Britain Elects puts the share of Labour's support in Wales right now at 44 per cent. That is only 3 points up on what Labour got in the disastrous 2019 performance; it is five points below what they got in 2017 (where Labour gained three seats making their total 28); and it's an eye-watering 11 points below what they got in 1997. Labour's recovery in Wales is a product of electoral arithmetic. It doesn't indicate a groundswell in positive public opinion for the party.
It is hard to see it getting much better for them from here.
When Vaughan Gething replaced Mark Drakeford as Welsh First Minister in March, initial impressions were positive. In an era where the public are more sceptical about politicians than even, slim advantages in favourability are like gold-dust.
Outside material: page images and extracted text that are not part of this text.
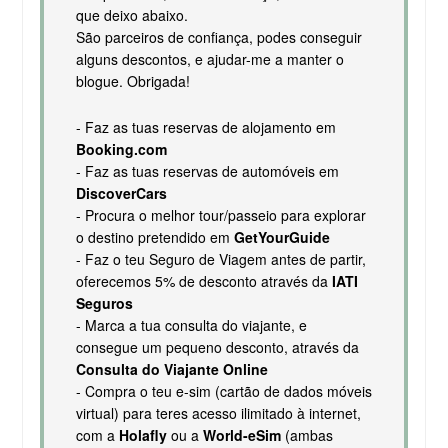
que deixo abaixo.
São parceiros de confiança, podes conseguir
alguns descontos, e ajudar-me a manter o
blogue. Obrigada!
- Faz as tuas reservas de alojamento em
Booking.com
- Faz as tuas reservas de automóveis em
DiscoverCars
- Procura o melhor tour/passeio para explorar
o destino pretendido em
GetYourGuide
- Faz o teu Seguro de Viagem antes de partir,
oferecemos 5% de desconto através da
IATI
Seguros
- Marca a tua consulta do viajante, e
consegue um pequeno desconto, através da
Consulta do Viajante Online
- Compra o teu e-sim (cartão de dados móveis
virtual) para teres acesso ilimitado à internet,
com a
Holafly
ou a
World-eSim
(ambas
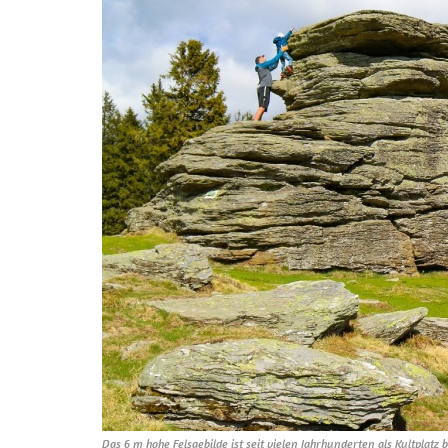
Das 6 m hohe Felsgebilde ist seit vielen Jahrhunderten als Kultplatz 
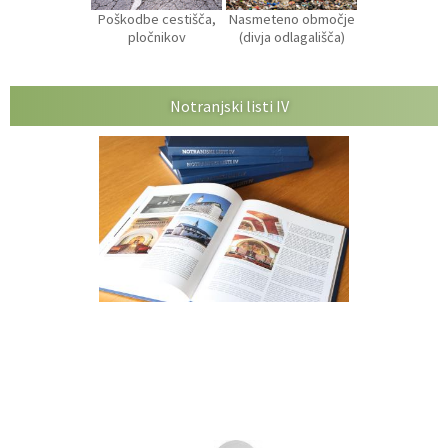
Poškodbe cestišča,
Nasmeteno območje
pločnikov
(divja odlagališča)
Notranjski listi IV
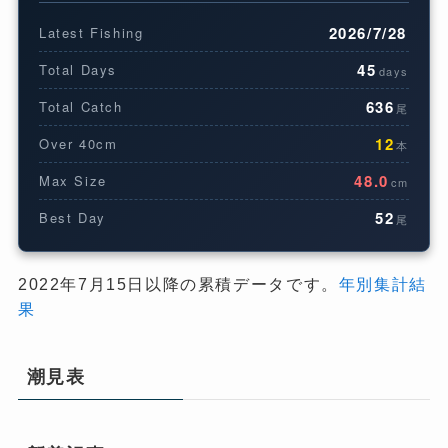
2026/7/28
Latest Fishing
45
Total Days
days
636
Total Catch
尾
12
Over 40cm
本
48.0
Max Size
cm
52
Best Day
尾
2022年7月15日以降の累積データです。
年別集計結
果
潮見表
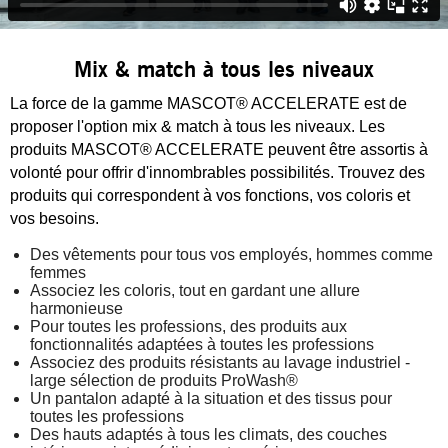
Mix & match à tous les niveaux
La force de la gamme MASCOT® ACCELERATE est de
proposer l'option mix & match à tous les niveaux. Les
produits MASCOT® ACCELERATE peuvent être assortis à
volonté pour offrir d'innombrables possibilités. Trouvez des
produits qui correspondent à vos fonctions, vos coloris et
vos besoins.
Des vêtements pour tous vos employés, hommes comme
femmes
Associez les coloris, tout en gardant une allure
harmonieuse
Pour toutes les professions, des produits aux
fonctionnalités adaptées à toutes les professions
Associez des produits résistants au lavage industriel -
large sélection de produits ProWash®
Un pantalon adapté à la situation et des tissus pour
toutes les professions
Des hauts adaptés à tous les climats, des couches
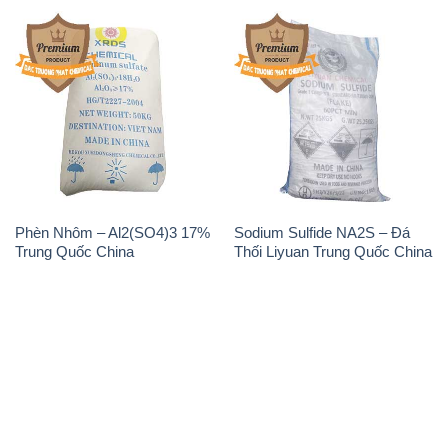
Phèn Nhôm – Al2(SO4)3 17%
Sodium Sulfide NA2S – Đá
Trung Quốc China
Thối Liyuan Trung Quốc China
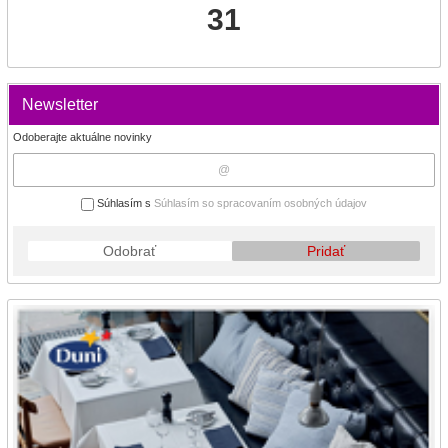
31
Newsletter
Odoberajte aktuálne novinky
Súhlasím s
Súhlasím so spracovaním osobných údajov
Odobrať
Pridať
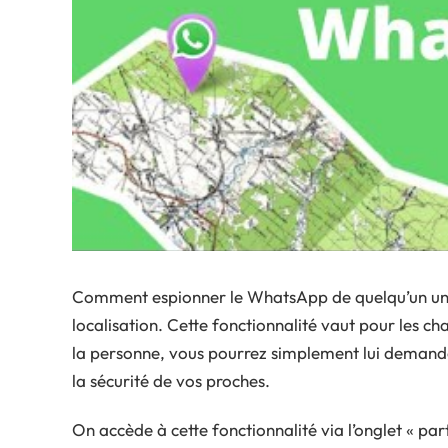
Comment espionner le WhatsApp de quelqu’un un 
localisation. Cette fonctionnalité vaut pour les ch
la personne, vous pourrez simplement lui demand
la sécurité de vos proches.
On accède à cette fonctionnalité via l’onglet « pa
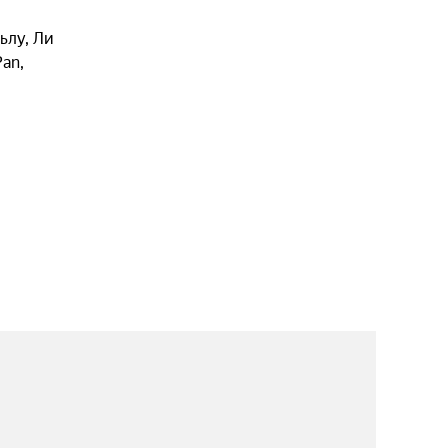
ьлу
,
Ли
Pan
,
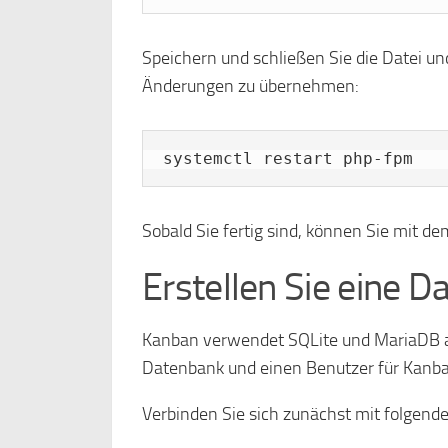
Speichern und schließen Sie die Datei u
Änderungen zu übernehmen:
systemctl restart php-fpm
Sobald Sie fertig sind, können Sie mit de
Erstellen Sie eine 
Kanban verwendet SQLite und MariaDB a
Datenbank und einen Benutzer für Kanban
Verbinden Sie sich zunächst mit folgend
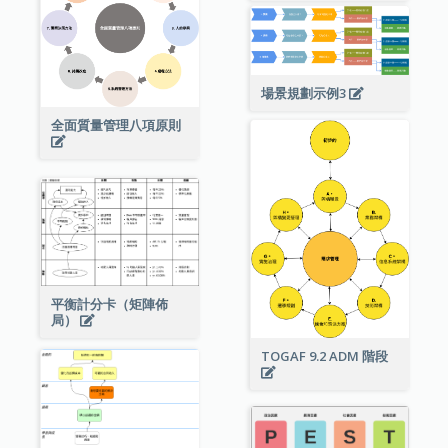
場景規劃示例3
全面質量管理八項原則
平衡計分卡（矩陣佈
局）
TOGAF 9.2 ADM 階段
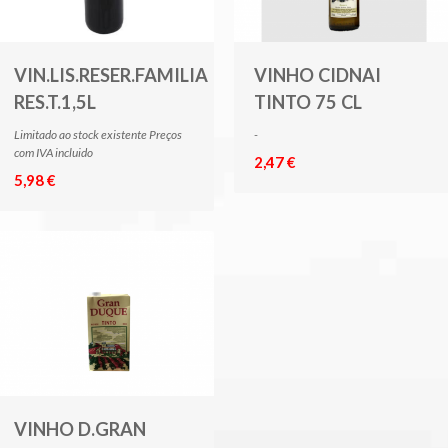
VIN.LIS.RESER.FAMILIA
VINHO CIDNAI
RES.T.1,5L
TINTO 75 CL
Limitado ao stock existente Preços
-
com IVA incluido
2,47 €
5,98 €
VINHO D.GRAN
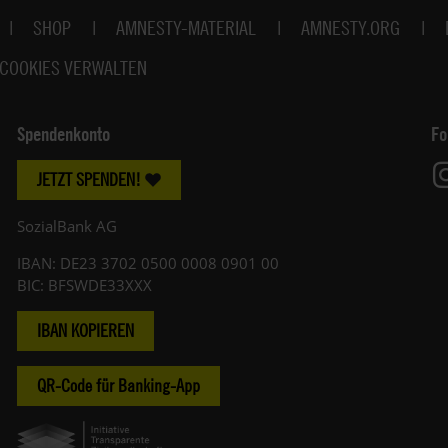
SHOP
AMNESTY-MATERIAL
AMNESTY.ORG
COOKIES VERWALTEN
Spendenkonto
Fo
JETZT SPENDEN!
SozialBank AG
IBAN: DE23 3702 0500 0008 0901 00
BIC: BFSWDE33XXX
IBAN KOPIEREN
QR-Code für Banking-App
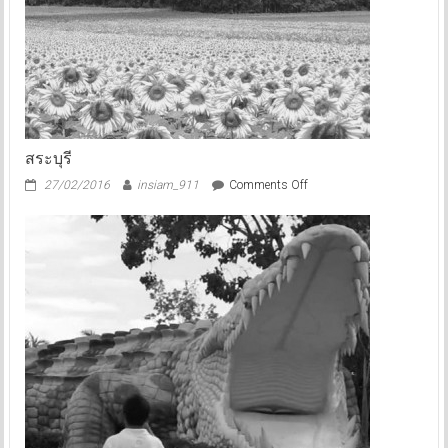
สระบุรี
on
27/02/2016
insiam_911
Comments Off
สระบุรี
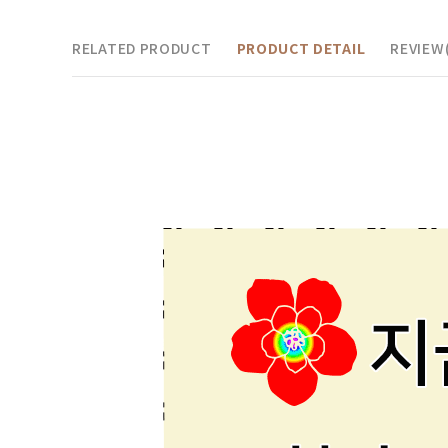
RELATED PRODUCT
PRODUCT DETAIL
REVIEW(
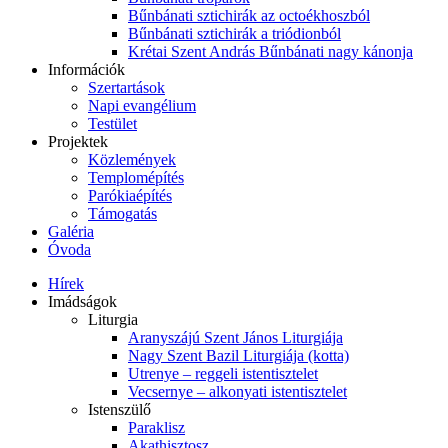
Bűnbánati sztichirák az octoékhoszból
Bűnbánati sztichirák a triódionból
Krétai Szent András Bűnbánati nagy kánonja
Információk
Szertartások
Napi evangélium
Testület
Projektek
Közlemények
Templomépítés
Parókiaépítés
Támogatás
Galéria
Óvoda
Hírek
Imádságok
Liturgia
Aranyszájú Szent János Liturgiája
Nagy Szent Bazil Liturgiája (kotta)
Utrenye – reggeli istentisztelet
Vecsernye – alkonyati istentisztelet
Istenszülő
Paraklisz
Akathisztosz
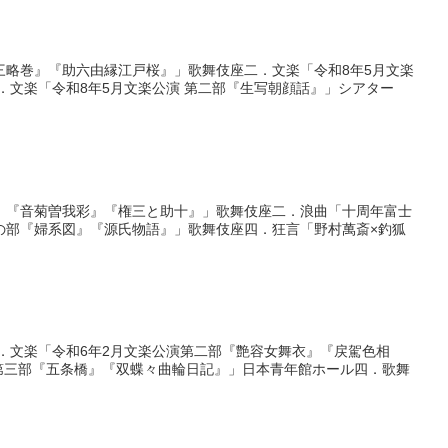
三略巻』『助六由縁江戸桜』」歌舞伎座二．文楽「令和8年5月文楽
三．文楽「令和8年5月文楽公演 第二部『生写朝顔話』」シアター
』『音菊曽我彩』『権三と助十』」歌舞伎座二．浪曲「十周年富士
の部『婦系図』『源氏物語』」歌舞伎座四．狂言「野村萬斎×釣狐
．文楽「令和6年2月文楽公演第二部『艶容女舞衣』『戻駕色相
第三部『五条橋』『双蝶々曲輪日記』」日本青年館ホール四．歌舞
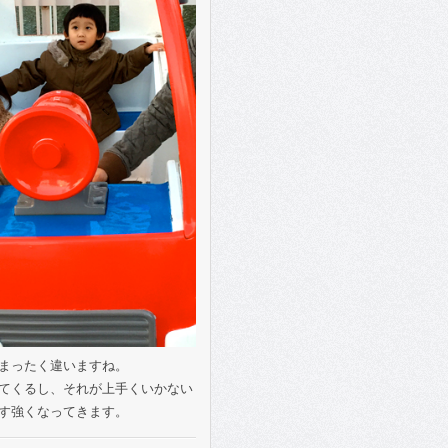
まったく違いますね。
てくるし、それが上手くいかない
す強くなってきます。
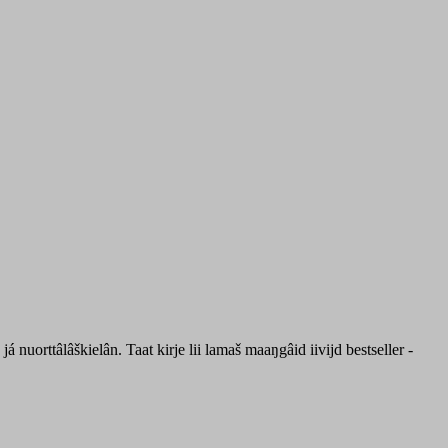
nuorttâlâškielân. Taat kirje lii lamaš maaŋgâid iivijd bestseller -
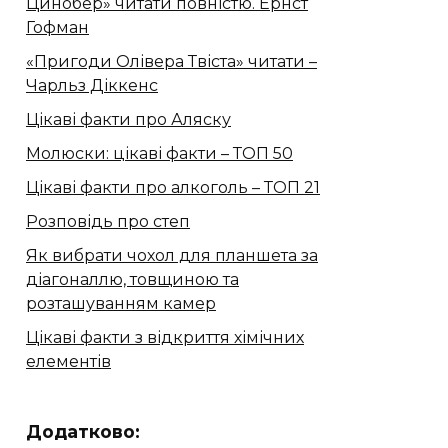
Цинобер» читати повністю. Ернст
Гофман
«Пригоди Олівера Твіста» читати –
Чарльз Діккенс
Цікаві факти про Аляску
Молюски: цікаві факти – ТОП 50
Цікаві факти про алкоголь – ТОП 21
Розповідь про степ
Як вибрати чохол для планшета за
діагоналлю, товщиною та
розташуванням камер
Цікаві факти з відкриття хімічних
елементів
Додатково:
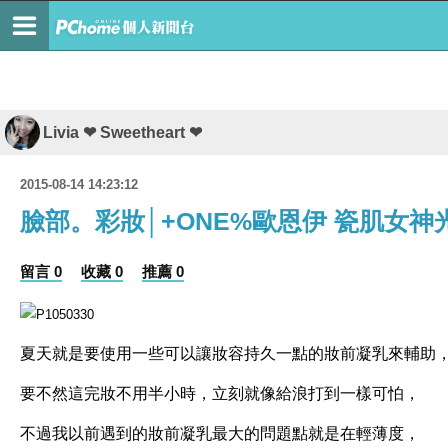
Livia ❤ Sweetheart ❤
2015-08-14 14:23:12
臉部。彩妝│+ONE%歐恩伊 瓷肌女
留言 0
收藏 0
推薦 0
夏天就是要使用一些可以讓妝容持久一點的妝前凝乳來輔助
要不然這完妝不用半小時，立刻就像給浪打到一樣可怕，
不過我以前遇到的妝前凝乳最大的問題點就是在
輕薄度
，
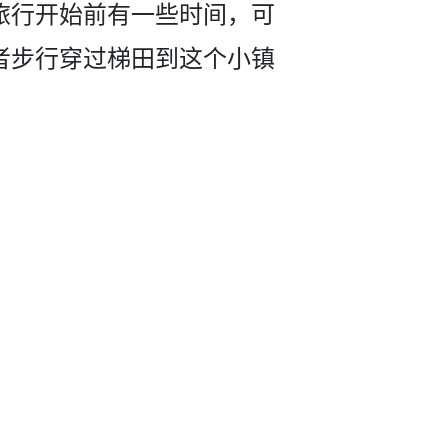
­旅行开始前有一些时间，可
者步行穿过梯田­到这个小镇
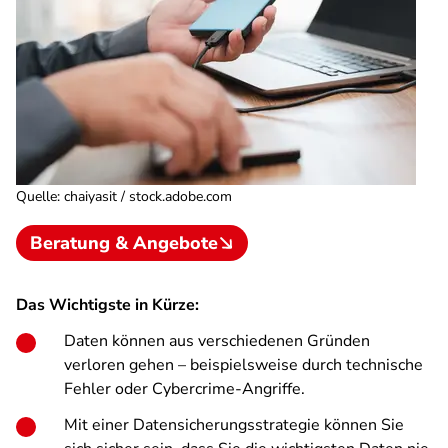
Quelle
:
chaiyasit / stock.adobe.com
Beratung & Angebote
Das Wichtigste in Kürze:
Daten können aus verschiedenen Gründen
verloren gehen – beispielsweise durch technische
Fehler oder Cybercrime-Angriffe.
Mit einer Datensicherungsstrategie können Sie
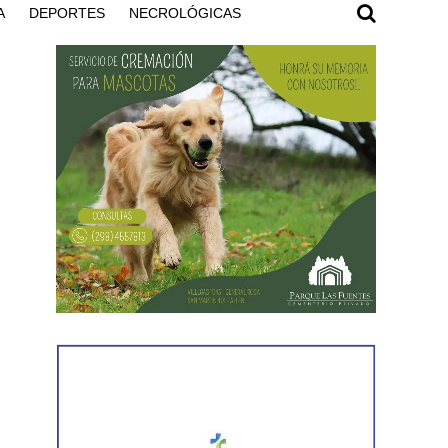
A
DEPORTES
NECROLÓGICAS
And Gething's favourability rating has since fallen into the net negative. Since April his positive advantage of 10 points plummeted to a deficit of 17 in May and landed at a low of negative 23 in June. Now Redfield and Wilton suggest 21 per cent of voters have a favourable view of Gething, against 44 percent with an unfavourable view.
In a few short months the negative view of the New First Minister calcified. And though Labour's lead overall in Wales has barely shifted since March - there are signs that turnout among party's base could prove a challenge. The presumed Labour turnout has fallen six-points since March while it has barely changed across the rest of the United Kingdom. This, taken with the rising electoral adamance of Welsh Conservative voters, could be dangerous. The proportion of 2019 Conservative voters who tell Redfield and Wilton they're guaranteed to vote (on a scale of five out five) is up.
If the Conservatives weren't down 17 points on where they were in 2019 this would be a far more contentious election than first forecast for Wales.
And therein lies the biggest problem. If it is the case that Labour's performance in the Senedd is behind this relative "depression" in Welsh Labour's vote then the party should be considerably anxious for the next Senedd election in 2026. Gething has seemingly burnt his bridges with the Welsh electorate in a very short space of time. And, if it is apparent to voters that this election is a done-deal for Labour they may feel they have space to protest by staying at home.
In the grand scheme of things these are marginal data-points rather than grand narrative shifts. But they could be the difference between a Labour gain, or loss in seats like Ynys Mon and Monmouthshire, or perhaps even Wrexham. Moreover, these seeds of discontent at Wales's new First Minister could morph into something more dramatic by the next Senedd election. Is Welsh Labour ruthless enough to see it?